Texas’ New Abortion Law Is Driving Women to Extremes
The 20-week abortion ban forced one woman to pawn her wedding ring and flee to Arkansas to terminate her pregnancy.
In late June, when state Rep. Jodie Laubenberg took to the floor of the Texas House in an electric-blue power suit and proposed a ban on abortions past 20 weeks of pregnancy, Sarah Guler wasn’t worried. In fact, she had no idea the fight over abortion was happening. When state Sen. Wendy Davis famously stood for 11 hours to block the bill and when the Texas statehouse became so crammed with protestors that state troopers sealed the doors, even then the news didn’t reach Sarah. As a busy mom in suburban Houston, she didn’t think much about politics. Instead she was preoccupied with child rearing, volunteer work and part-time studies. (Sarah Guler isn’t her real name. The Observer agreed not to reveal her name or certain identifying details.) In September Sarah learned she was pregnant. She and her husband called it their “miracle child.” Because of Sarah’s health problems and two complicated pregnancies, they had feared she’d never conceive again. Now they felt like the luckiest couple alive.

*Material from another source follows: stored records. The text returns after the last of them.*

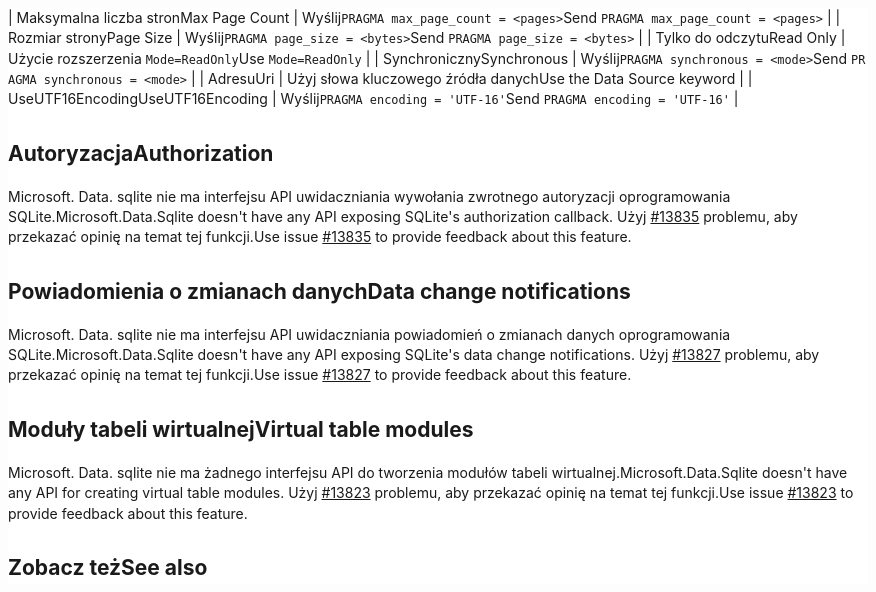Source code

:| <span data-ttu-id="50b71-149">Maksymalna liczba stron</span><span class="sxs-lookup"><span data-stu-id="50b71-149">Max Page Count</span></span>   | <span data-ttu-id="50b71-150">Wyślij`PRAGMA max_page_count = <pages>`</span><span class="sxs-lookup"><span data-stu-id="50b71-150">Send `PRAGMA max_page_count = <pages>`</span></span>              |
| <span data-ttu-id="50b71-151">Rozmiar strony</span><span class="sxs-lookup"><span data-stu-id="50b71-151">Page Size</span></span>        | <span data-ttu-id="50b71-152">Wyślij`PRAGMA page_size = <bytes>`</span><span class="sxs-lookup"><span data-stu-id="50b71-152">Send `PRAGMA page_size = <bytes>`</span></span>                   |
| <span data-ttu-id="50b71-153">Tylko do odczytu</span><span class="sxs-lookup"><span data-stu-id="50b71-153">Read Only</span></span>        | <span data-ttu-id="50b71-154">Użycie rozszerzenia `Mode=ReadOnly`</span><span class="sxs-lookup"><span data-stu-id="50b71-154">Use `Mode=ReadOnly`</span></span>                                 |
| <span data-ttu-id="50b71-155">Synchroniczny</span><span class="sxs-lookup"><span data-stu-id="50b71-155">Synchronous</span></span>      | <span data-ttu-id="50b71-156">Wyślij`PRAGMA synchronous = <mode>`</span><span class="sxs-lookup"><span data-stu-id="50b71-156">Send `PRAGMA synchronous = <mode>`</span></span>                  |
| <span data-ttu-id="50b71-157">Adresu</span><span class="sxs-lookup"><span data-stu-id="50b71-157">Uri</span></span>              | <span data-ttu-id="50b71-158">Użyj słowa kluczowego źródła danych</span><span class="sxs-lookup"><span data-stu-id="50b71-158">Use the Data Source keyword</span></span>                         |
| <span data-ttu-id="50b71-159">UseUTF16Encoding</span><span class="sxs-lookup"><span data-stu-id="50b71-159">UseUTF16Encoding</span></span> | <span data-ttu-id="50b71-160">Wyślij`PRAGMA encoding = 'UTF-16'`</span><span class="sxs-lookup"><span data-stu-id="50b71-160">Send `PRAGMA encoding = 'UTF-16'`</span></span>                   |

## <a name="authorization"></a><span data-ttu-id="50b71-161">Autoryzacja</span><span class="sxs-lookup"><span data-stu-id="50b71-161">Authorization</span></span>

<span data-ttu-id="50b71-162">Microsoft. Data. sqlite nie ma interfejsu API uwidaczniania wywołania zwrotnego autoryzacji oprogramowania SQLite.</span><span class="sxs-lookup"><span data-stu-id="50b71-162">Microsoft.Data.Sqlite doesn't have any API exposing SQLite's authorization callback.</span></span> <span data-ttu-id="50b71-163">Użyj [#13835](https://github.com/dotnet/efcore/issues/13835) problemu, aby przekazać opinię na temat tej funkcji.</span><span class="sxs-lookup"><span data-stu-id="50b71-163">Use issue [#13835](https://github.com/dotnet/efcore/issues/13835) to provide feedback about this feature.</span></span>

## <a name="data-change-notifications"></a><span data-ttu-id="50b71-164">Powiadomienia o zmianach danych</span><span class="sxs-lookup"><span data-stu-id="50b71-164">Data change notifications</span></span>

<span data-ttu-id="50b71-165">Microsoft. Data. sqlite nie ma interfejsu API uwidaczniania powiadomień o zmianach danych oprogramowania SQLite.</span><span class="sxs-lookup"><span data-stu-id="50b71-165">Microsoft.Data.Sqlite doesn't have any API exposing SQLite's data change notifications.</span></span> <span data-ttu-id="50b71-166">Użyj [#13827](https://github.com/dotnet/efcore/issues/13827) problemu, aby przekazać opinię na temat tej funkcji.</span><span class="sxs-lookup"><span data-stu-id="50b71-166">Use issue [#13827](https://github.com/dotnet/efcore/issues/13827) to provide feedback about this feature.</span></span>

## <a name="virtual-table-modules"></a><span data-ttu-id="50b71-167">Moduły tabeli wirtualnej</span><span class="sxs-lookup"><span data-stu-id="50b71-167">Virtual table modules</span></span>

<span data-ttu-id="50b71-168">Microsoft. Data. sqlite nie ma żadnego interfejsu API do tworzenia modułów tabeli wirtualnej.</span><span class="sxs-lookup"><span data-stu-id="50b71-168">Microsoft.Data.Sqlite doesn't have any API for creating virtual table modules.</span></span> <span data-ttu-id="50b71-169">Użyj [#13823](https://github.com/dotnet/efcore/issues/13823) problemu, aby przekazać opinię na temat tej funkcji.</span><span class="sxs-lookup"><span data-stu-id="50b71-169">Use issue [#13823](https://github.com/dotnet/efcore/issues/13823) to provide feedback about this feature.</span></span>

## <a name="see-also"></a><span data-ttu-id="50b71-170">Zobacz też</span><span class="sxs-lookup"><span data-stu-id="50b71-170">See also</span></span>
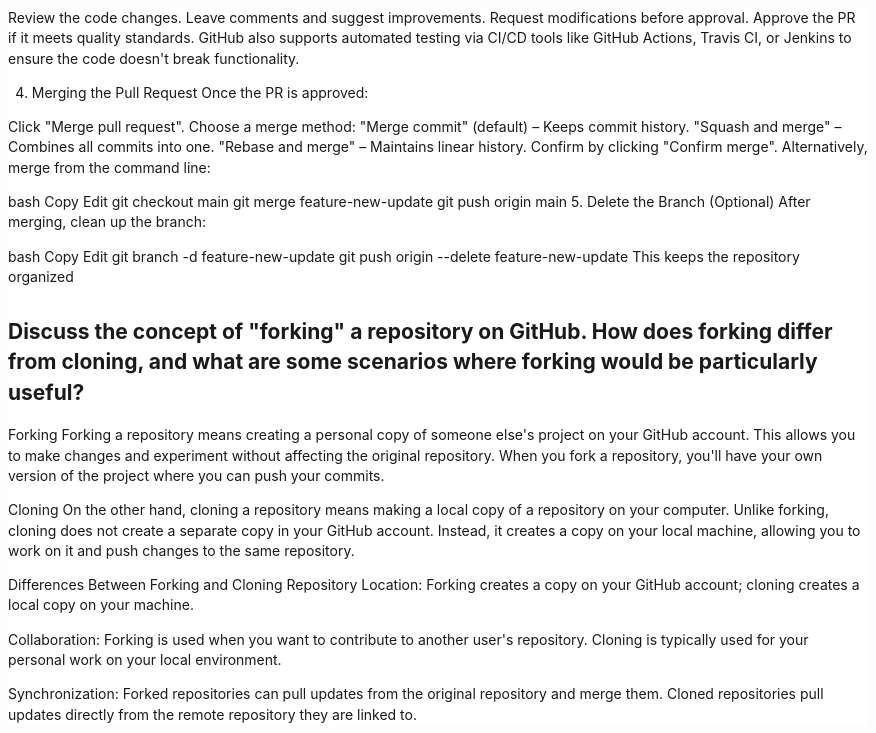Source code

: Review the code changes.
Leave comments and suggest improvements.
Request modifications before approval.
Approve the PR if it meets quality standards.
GitHub also supports automated testing via CI/CD tools like GitHub Actions, Travis CI, or Jenkins to ensure the code doesn't break functionality.

4. Merging the Pull Request
Once the PR is approved:

Click "Merge pull request".
Choose a merge method:
"Merge commit" (default) – Keeps commit history.
"Squash and merge" – Combines all commits into one.
"Rebase and merge" – Maintains linear history.
Confirm by clicking "Confirm merge".
Alternatively, merge from the command line:

bash
Copy
Edit
git checkout main
git merge feature-new-update
git push origin main
5. Delete the Branch (Optional)
After merging, clean up the branch:

bash
Copy
Edit
git branch -d feature-new-update
git push origin --delete feature-new-update
This keeps the repository organized
## Discuss the concept of "forking" a repository on GitHub. How does forking differ from cloning, and what are some scenarios where forking would be particularly useful?
Forking
Forking a repository means creating a personal copy of someone else's project on your GitHub account. This allows you to make changes and experiment without affecting the original repository. When you fork a repository, you'll have your own version of the project where you can push your commits.

Cloning
On the other hand, cloning a repository means making a local copy of a repository on your computer. Unlike forking, cloning does not create a separate copy in your GitHub account. Instead, it creates a copy on your local machine, allowing you to work on it and push changes to the same repository.

Differences Between Forking and Cloning
Repository Location: Forking creates a copy on your GitHub account; cloning creates a local copy on your machine.

Collaboration: Forking is used when you want to contribute to another user's repository. Cloning is typically used for your personal work on your local environment.

Synchronization: Forked repositories can pull updates from the original repository and merge them. Cloned repositories pull updates directly from the remote repository they are linked to.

In October, not long into Sarah’s first trimester, Texas’ new anti-abortion bill took effect. Part of the new law required abortion physicians to have admitting privileges at nearby hospitals. The clause involved so much red tape, and proved so difficult to satisfy, that overnight one-third of Texas’ abortion clinics stopped taking patients. Legal challenges ricocheted around the federal courts, causing the media to focus on the distances women now had to travel to get an abortion. The ban on abortions after 20 weeks wasn’t part of the legal challenges, and neither the state health department nor doctors’ groups issued any guidance to health providers or abortion clinics about how they should comply with the new 20-week ban. So it slipped quietly and largely unremarked into law.
A few days before Christmas, the Gulers went to the obstetrician’s office for the 19-week ultrasound. They wanted to know whether to hang a pink or a blue stocking by the fireplace. But they never did find out the gender. Instead they learned that their miracle child had a brain defect so severe that the doctor described it as incompatible with life. Gasping, Sarah asked whether surgery or drugs could fix the condition, but the doctor shook his head. “If you’re looking for a baby that’s going to go to school and play soccer,” he told her, “this is not that child.” The doctor offered to do extra tests but added that the results would be the same. The baby would most likely be stillborn and if it survived birth, would suffer seizures every day of its short life. “If that were me,” Sarah thought, “I’d rather go to God.”
But she and her husband were in for another shock. When Sarah asked when the doctor could schedule an induction to abort the fetus, he shook his head. “We don’t do that here.” Instead, he gave her a list of abortion clinics and told her that she had only seven days to get an abortion. “You have to hurry because there’s a ban,” the doctor told them. “You’re already at 19 weeks. By next Friday, it will be too late.”
In the car on the way home, Sarah began calling the clinics on the list. Only two of them offered abortions up to 20 weeks of pregnancy. What followed was an odyssey of dead ends. Most clinics told her that they only offered abortions up to 16 weeks. One in Dallas referred her to a clinic in New Mexico, but that clinic couldn’t see her until January because it was closed for the holidays. Another clinic in Houston could schedule her on Dec. 26, but after a 24-hour mandatory waiting period she would be too far along to legally abort the fetus. Each receptionist gave Sarah another number to call until eventually she realized she had called some clinics twice. Sarah began to panic. She realized that if she failed to find a clinic in the next week, she would have to spend the remainder of her pregnancy waiting for the baby to die in utero.
“Texas can’t help us,” she said to her husband. “What the hell, let’s call Arkansas.”